I have just tried to play my version of Battlefield 2 several times and it all seems fine until the moment gamplay starts. For as soon as the screen for choosing weapons and starting point occurs the game freezes, not only that but the sounds and action in the background continue, also the score goes down. This is both online and offline. I cannot move the mouse on the screen,and the keyboard does nothing except alt-f4 and tabbing out of the game. 

I have installed the latest patch and was playing the game with the latest patch only this morning. As such I ahve no idea what it could be. I'd really like to avoid reinstalling because there are about a million patches to load to get to the new one lol!!

Cheers for anyhelp.

MAracles


----------



## colmaca (Jul 12, 2003)

did it run ok before? also what computer specs. do you have cpu, ram, video card ?

if you reinstall you only need one patch, the full 1.22 one. its about 390mb


----------



## enigmagic (May 2, 2006)

Wow, yeah same thing happened to me a few months ago. I don't know what the root of the problem was, but I'd messed around with my video settings before it started occuring. Reinstalling fixed it, though. The EA downloader is usually pretty fast for me, the 390mb 1.22 patch should go by quickly.


----------



## rob821 (Jul 19, 2004)

If you find that you can't move the cursor when you get to the start of a game, try restarting the game (probably have to re-boot the pc if its the same prob i had) and then go into options and controls and click "reset to defaults". This solved a similar prob I had, without having to reinstall!


----------



## Geezir (May 15, 2006)

Its a driver issue, I thought I had all the latest updates but a little programme from Symplisit called DRIVER MAGIC, found 16 updates needed.

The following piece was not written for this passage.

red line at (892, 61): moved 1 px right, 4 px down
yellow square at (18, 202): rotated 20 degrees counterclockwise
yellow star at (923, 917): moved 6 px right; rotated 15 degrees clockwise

These drivers were ones iI was Unaware of, I downloaded, paid a few dollars and then let it do its stuff. I have benn clear for the last two months now. Battlefield used to freeze, lock out at the point of choosing the kit and joining the game. I also fitted a new power supply, as the old one was overheating, (not the cause for freeze) so make sure you are not overheating. Good luck guys.


----------



## sleedo (Aug 16, 2003)

I've just recently had the excact same experience. had been playing just a doy or two ago now I can't join a game because the mouse and keyboard are locked in the spawn screen. I can ctrl/alt/del out, I have tried on my own server too. I can kill the server and the game goes back to the multiplayer menu, so I know the game is not locked up. Any ideas?

Thanks,
Sleedo


----------



## RJCad (Aug 28, 2007)

sleedo said:


> I've just recently had the excact same experience. had been playing just a doy or two ago now I can't join a game because the mouse and keyboard are locked in the spawn screen. I can ctrl/alt/del out, I have tried on my own server too. I can kill the server and the game goes back to the multiplayer menu, so I know the game is not locked up. Any ideas?
> 
> Thanks,
> Sleedo


Yup, and someone already answered above.... I had the same exact issue...

Mine was after I got an unlock (I think). It is the mouse and keyboard settings are gone for some weird reason. Just go to Control Options and set everything to default or the way you want.... I jus tried and felt I should report my success... thanks for the guy who answered it as well:up:


----------